Saved entries:
════════
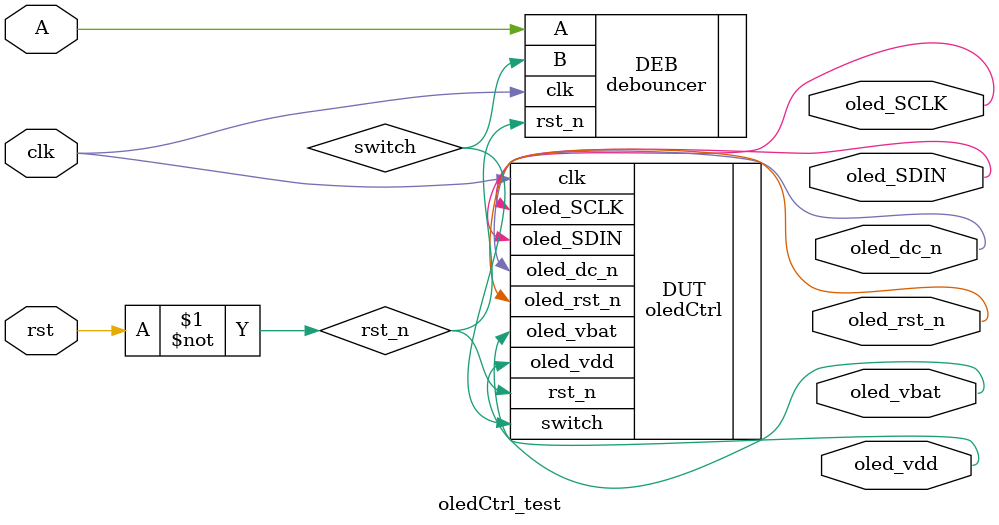
<source format=v>
`timescale 1ns / 1ps


module oledCtrl_test(
    input clk,
    input rst,
    input A,
    output oled_SCLK,
    output oled_SDIN,
    output oled_vdd,
    output oled_vbat,
    output oled_rst_n,
    output oled_dc_n
    );
    wire rst_n;
    assign rst_n = ~rst;
    
    debouncer DEB(
    .clk(clk),
    .A(A),
    .rst_n(rst_n),
    .B(switch)
    );
    
    oledCtrl DUT(
    .clk(clk),
    .rst_n(rst_n),
    .switch(switch),
    .oled_SCLK(oled_SCLK),
    .oled_SDIN(oled_SDIN),
    .oled_vdd(oled_vdd),
    .oled_vbat(oled_vbat),
    .oled_rst_n(oled_rst_n),
    .oled_dc_n(oled_dc_n)
    );
endmodule

</source>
════════
> [TO-DO ITEM]: The data above must be copied exactly. Leave out the pictures.

> [EXERCISE RESULT]:
<source format=v>
`timescale 1ns / 1ps


module oledCtrl_test(
    input clk,
    input rst,
    input A,
    output oled_SCLK,
    output oled_SDIN,
    output oled_vdd,
    output oled_vbat,
    output oled_rst_n,
    output oled_dc_n
    );
    wire rst_n;
    assign rst_n = ~rst;
    
    debouncer DEB(
    .clk(clk),
    .A(A),
    .rst_n(rst_n),
    .B(switch)
    );
    
    oledCtrl DUT(
    .clk(clk),
    .rst_n(rst_n),
    .switch(switch),
    .oled_SCLK(oled_SCLK),
    .oled_SDIN(oled_SDIN),
    .oled_vdd(oled_vdd),
    .oled_vbat(oled_vbat),
    .oled_rst_n(oled_rst_n),
    .oled_dc_n(oled_dc_n)
    );
endmodule

</source>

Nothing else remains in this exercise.